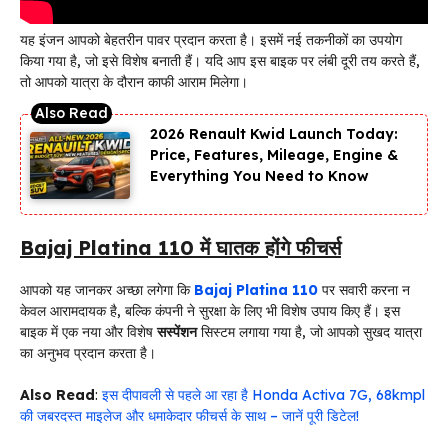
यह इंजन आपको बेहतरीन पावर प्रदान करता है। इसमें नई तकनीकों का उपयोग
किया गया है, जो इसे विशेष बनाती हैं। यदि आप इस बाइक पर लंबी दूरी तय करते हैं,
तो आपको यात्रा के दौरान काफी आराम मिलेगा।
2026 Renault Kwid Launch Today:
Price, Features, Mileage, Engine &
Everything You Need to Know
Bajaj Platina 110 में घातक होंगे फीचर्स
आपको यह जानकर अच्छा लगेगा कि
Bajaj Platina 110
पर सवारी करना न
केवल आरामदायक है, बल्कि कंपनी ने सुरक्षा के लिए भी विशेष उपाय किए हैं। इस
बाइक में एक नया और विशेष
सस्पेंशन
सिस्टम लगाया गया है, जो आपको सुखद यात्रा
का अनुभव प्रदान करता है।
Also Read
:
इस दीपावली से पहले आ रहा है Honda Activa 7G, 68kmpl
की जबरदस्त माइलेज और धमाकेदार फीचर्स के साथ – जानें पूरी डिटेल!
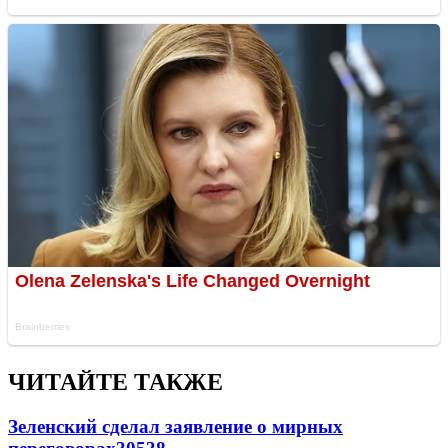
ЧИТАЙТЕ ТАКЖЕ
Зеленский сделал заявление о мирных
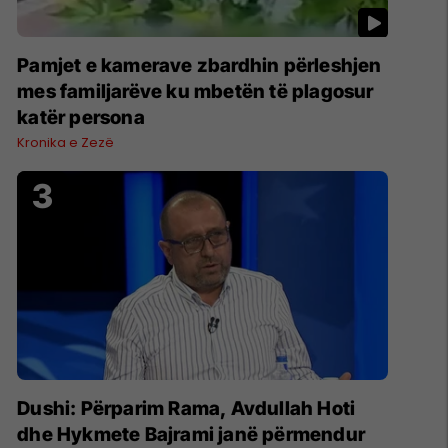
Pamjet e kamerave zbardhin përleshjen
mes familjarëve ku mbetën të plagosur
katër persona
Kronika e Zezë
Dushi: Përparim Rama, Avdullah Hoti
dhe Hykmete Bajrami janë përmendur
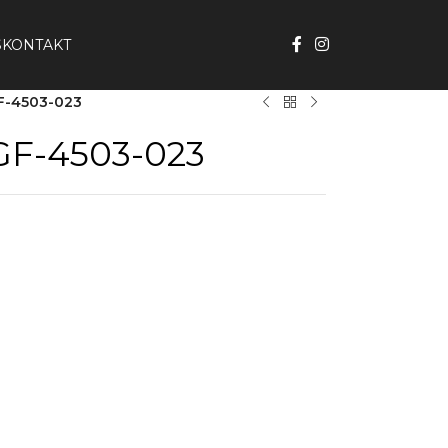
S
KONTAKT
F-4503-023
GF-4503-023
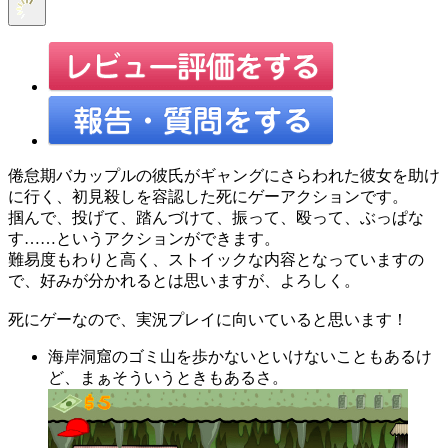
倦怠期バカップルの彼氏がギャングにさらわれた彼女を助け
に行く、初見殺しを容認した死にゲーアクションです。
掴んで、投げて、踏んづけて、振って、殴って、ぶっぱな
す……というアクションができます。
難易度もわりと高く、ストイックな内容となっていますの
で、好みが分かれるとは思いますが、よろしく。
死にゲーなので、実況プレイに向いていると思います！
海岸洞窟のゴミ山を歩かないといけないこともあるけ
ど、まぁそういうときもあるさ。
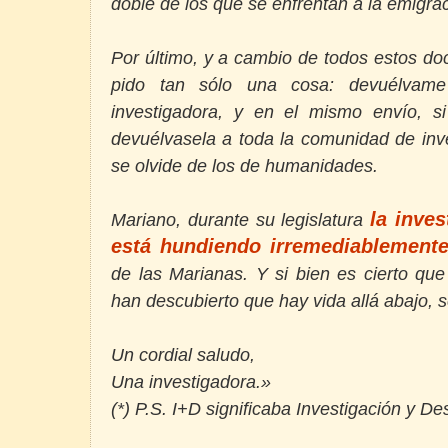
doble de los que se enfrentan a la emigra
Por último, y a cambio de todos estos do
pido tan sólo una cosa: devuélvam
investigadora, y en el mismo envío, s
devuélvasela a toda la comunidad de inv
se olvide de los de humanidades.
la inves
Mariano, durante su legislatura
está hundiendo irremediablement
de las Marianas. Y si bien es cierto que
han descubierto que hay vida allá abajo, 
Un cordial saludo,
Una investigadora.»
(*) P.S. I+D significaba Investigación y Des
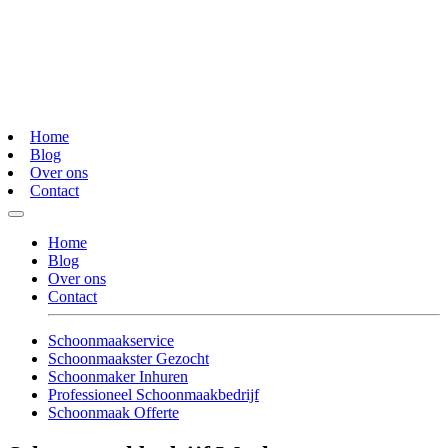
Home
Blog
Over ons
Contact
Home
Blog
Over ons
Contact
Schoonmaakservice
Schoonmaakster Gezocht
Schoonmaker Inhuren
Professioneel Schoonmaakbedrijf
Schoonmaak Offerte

○ ○ ○ ○ ○

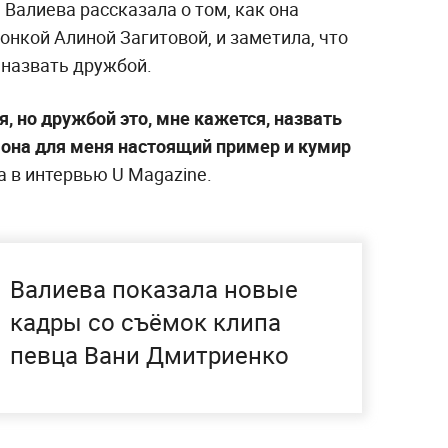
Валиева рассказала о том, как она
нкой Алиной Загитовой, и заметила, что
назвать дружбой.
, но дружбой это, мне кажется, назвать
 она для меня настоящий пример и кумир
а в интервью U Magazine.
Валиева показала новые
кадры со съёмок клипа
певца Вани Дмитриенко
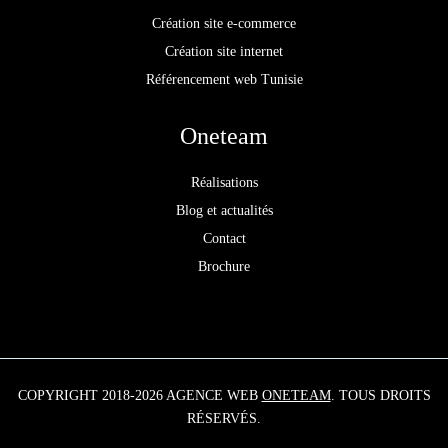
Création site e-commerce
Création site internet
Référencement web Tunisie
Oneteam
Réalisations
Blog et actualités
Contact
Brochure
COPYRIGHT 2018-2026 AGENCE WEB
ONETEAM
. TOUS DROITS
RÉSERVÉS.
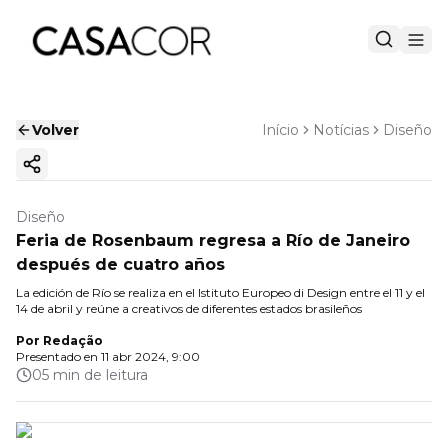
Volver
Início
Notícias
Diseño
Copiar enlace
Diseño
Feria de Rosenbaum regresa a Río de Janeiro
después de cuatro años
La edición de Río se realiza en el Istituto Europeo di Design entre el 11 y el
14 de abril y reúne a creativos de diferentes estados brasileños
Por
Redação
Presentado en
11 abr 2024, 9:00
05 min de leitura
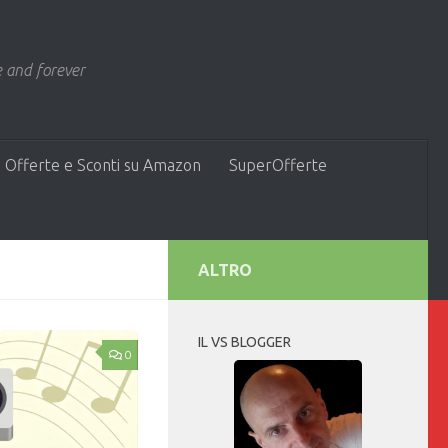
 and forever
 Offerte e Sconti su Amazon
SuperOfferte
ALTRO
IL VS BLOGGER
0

○ ○ ○ ○ ○

Write out the part of the items that opens with the line containing "यह इंजन आपको" and closes with the line containing "(*) P.S. I+D significaba Investigación y Des", both of those lines included. Leave the pictures out.

यह इंजन आपको बेहतरीन पावर प्रदान करता है। इसमें नई तकनीकों का उपयोग
किया गया है, जो इसे विशेष बनाती हैं। यदि आप इस बाइक पर लंबी दूरी तय करते हैं,
तो आपको यात्रा के दौरान काफी आराम मिलेगा।
2026 Renault Kwid Launch Today:
Price, Features, Mileage, Engine &
Everything You Need to Know
Bajaj Platina 110 में घातक होंगे फीचर्स
आपको यह जानकर अच्छा लगेगा कि
Bajaj Platina 110
पर सवारी करना न
केवल आरामदायक है, बल्कि कंपनी ने सुरक्षा के लिए भी विशेष उपाय किए हैं। इस
बाइक में एक नया और विशेष
सस्पेंशन
सिस्टम लगाया गया है, जो आपको सुखद यात्रा
का अनुभव प्रदान करता है।
Also Read
:
इस दीपावली से पहले आ रहा है Honda Activa 7G, 68kmpl
की जबरदस्त माइलेज और धमाकेदार फीचर्स के साथ – जानें पूरी डिटेल!
ЧИТАЙТЕ ТАКЖЕ
Зеленский сделал заявление о мирных
Pamjet e kamerave zbardhin përleshjen
mes familjarëve ku mbetën të plagosur
katër persona
Kronika e Zezë
Dushi: Përparim Rama, Avdullah Hoti
dhe Hykmete Bajrami janë përmendur
S
KONTAKT
F-4503-023
GF-4503-023
倦怠期バカップルの彼氏がギャングにさらわれた彼女を助け
に行く、初見殺しを容認した死にゲーアクションです。
掴んで、投げて、踏んづけて、振って、殴って、ぶっぱな
す……というアクションができます。
難易度もわりと高く、ストイックな内容となっていますの
で、好みが分かれるとは思いますが、よろしく。
死にゲーなので、実況プレイに向いていると思います！
海岸洞窟のゴミ山を歩かないといけないこともあるけ
ど、まぁそういうときもあるさ。
doble de los que se enfrentan a la emigra
Por último, y a cambio de todos estos do
pido tan sólo una cosa: devuélvam
investigadora, y en el mismo envío, s
devuélvasela a toda la comunidad de inv
se olvide de los de humanidades.
la inves
Mariano, durante su legislatura
está hundiendo irremediablement
de las Marianas. Y si bien es cierto que
han descubierto que hay vida allá abajo, 
Un cordial saludo,
Una investigadora.»
(*) P.S. I+D significaba Investigación y Des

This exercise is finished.